### Records excerpted from a collection
═══

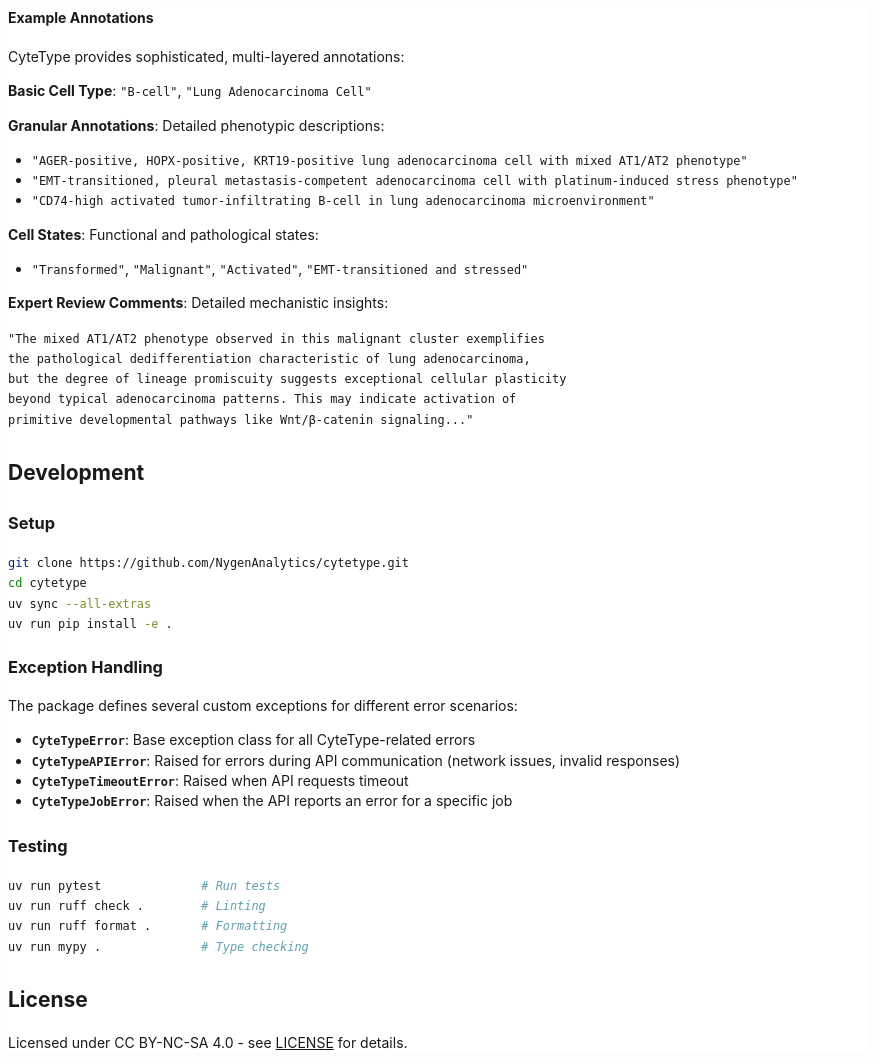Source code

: #### Example Annotations

CyteType provides sophisticated, multi-layered annotations:

**Basic Cell Type**: `"B-cell"`, `"Lung Adenocarcinoma Cell"`

**Granular Annotations**: Detailed phenotypic descriptions:
- `"AGER-positive, HOPX-positive, KRT19-positive lung adenocarcinoma cell with mixed AT1/AT2 phenotype"`
- `"EMT-transitioned, pleural metastasis-competent adenocarcinoma cell with platinum-induced stress phenotype"`
- `"CD74-high activated tumor-infiltrating B-cell in lung adenocarcinoma microenvironment"`

**Cell States**: Functional and pathological states:
- `"Transformed"`, `"Malignant"`, `"Activated"`, `"EMT-transitioned and stressed"`

**Expert Review Comments**: Detailed mechanistic insights:
```
"The mixed AT1/AT2 phenotype observed in this malignant cluster exemplifies 
the pathological dedifferentiation characteristic of lung adenocarcinoma, 
but the degree of lineage promiscuity suggests exceptional cellular plasticity 
beyond typical adenocarcinoma patterns. This may indicate activation of 
primitive developmental pathways like Wnt/β-catenin signaling..."
```

## Development

### Setup

```bash
git clone https://github.com/NygenAnalytics/cytetype.git
cd cytetype
uv sync --all-extras
uv run pip install -e .
```

### Exception Handling

The package defines several custom exceptions for different error scenarios:

- **`CyteTypeError`**: Base exception class for all CyteType-related errors
- **`CyteTypeAPIError`**: Raised for errors during API communication (network issues, invalid responses)
- **`CyteTypeTimeoutError`**: Raised when API requests timeout
- **`CyteTypeJobError`**: Raised when the API reports an error for a specific job

### Testing

```bash
uv run pytest              # Run tests
uv run ruff check .        # Linting
uv run ruff format .       # Formatting
uv run mypy .              # Type checking
```

## License

Licensed under CC BY-NC-SA 4.0 - see [LICENSE](LICENSE) for details.
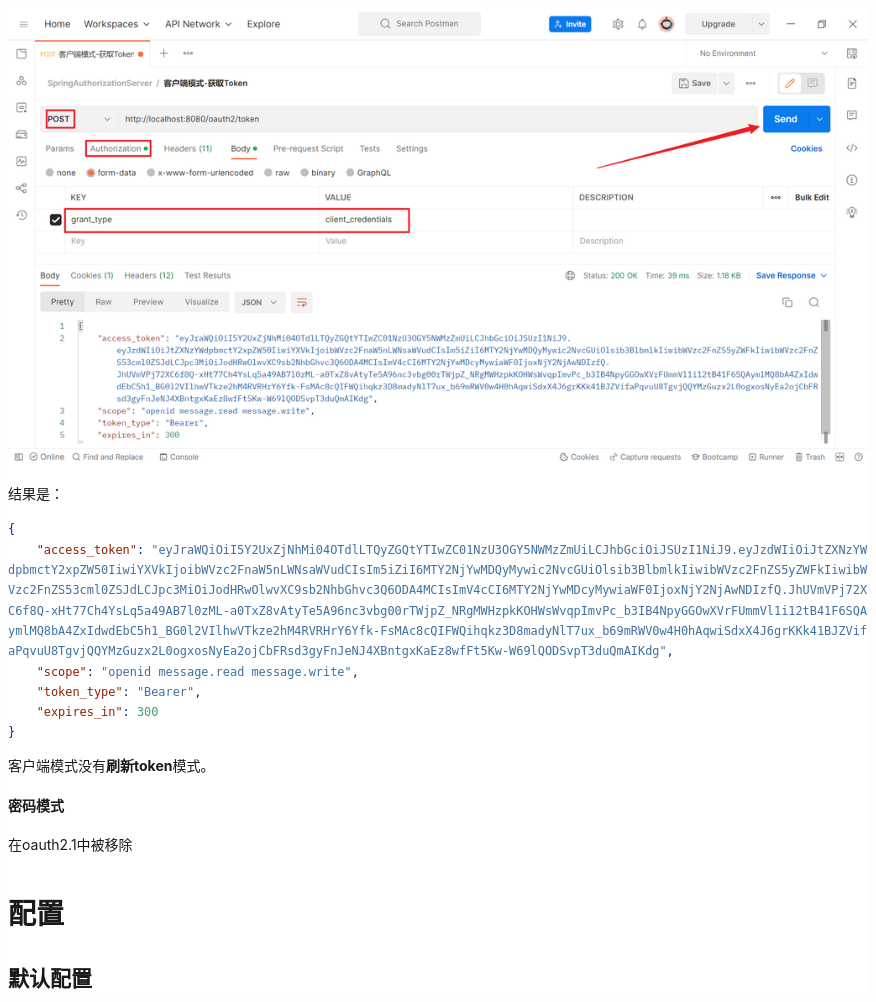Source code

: ![客户端模式获取access_token](./assets/image-20221024163449048.png)

结果是：

```json
{
    "access_token": "eyJraWQiOiI5Y2UxZjNhMi04OTdlLTQyZGQtYTIwZC01NzU3OGY5NWMzZmUiLCJhbGciOiJSUzI1NiJ9.eyJzdWIiOiJtZXNzYWdpbmctY2xpZW50IiwiYXVkIjoibWVzc2FnaW5nLWNsaWVudCIsIm5iZiI6MTY2NjYwMDQyMywic2NvcGUiOlsib3BlbmlkIiwibWVzc2FnZS5yZWFkIiwibWVzc2FnZS53cml0ZSJdLCJpc3MiOiJodHRwOlwvXC9sb2NhbGhvc3Q6ODA4MCIsImV4cCI6MTY2NjYwMDcyMywiaWF0IjoxNjY2NjAwNDIzfQ.JhUVmVPj72XC6f8Q-xHt77Ch4YsLq5a49AB7l0zML-a0TxZ8vAtyTe5A96nc3vbg00rTWjpZ_NRgMWHzpkKOHWsWvqpImvPc_b3IB4NpyGGOwXVrFUmmVl1i12tB41F6SQAymlMQ8bA4ZxIdwdEbC5h1_BG0l2VIlhwVTkze2hM4RVRHrY6Yfk-FsMAc8cQIFWQihqkz3D8madyNlT7ux_b69mRWV0w4H0hAqwiSdxX4J6grKKk41BJZVifaPqvuU8TgvjQQYMzGuzx2L0ogxosNyEa2ojCbFRsd3gyFnJeNJ4XBntgxKaEz8wfFt5Kw-W69lQODSvpT3duQmAIKdg",
    "scope": "openid message.read message.write",
    "token_type": "Bearer",
    "expires_in": 300
}
```

客户端模式没有**刷新token**模式。

#### 密码模式

在oauth2.1中被移除

# 配置

## 默认配置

═══

### Prompt
Each line of the data that has the string "errors" counts once; give the total and nothing else.

### Solution to this exercise
2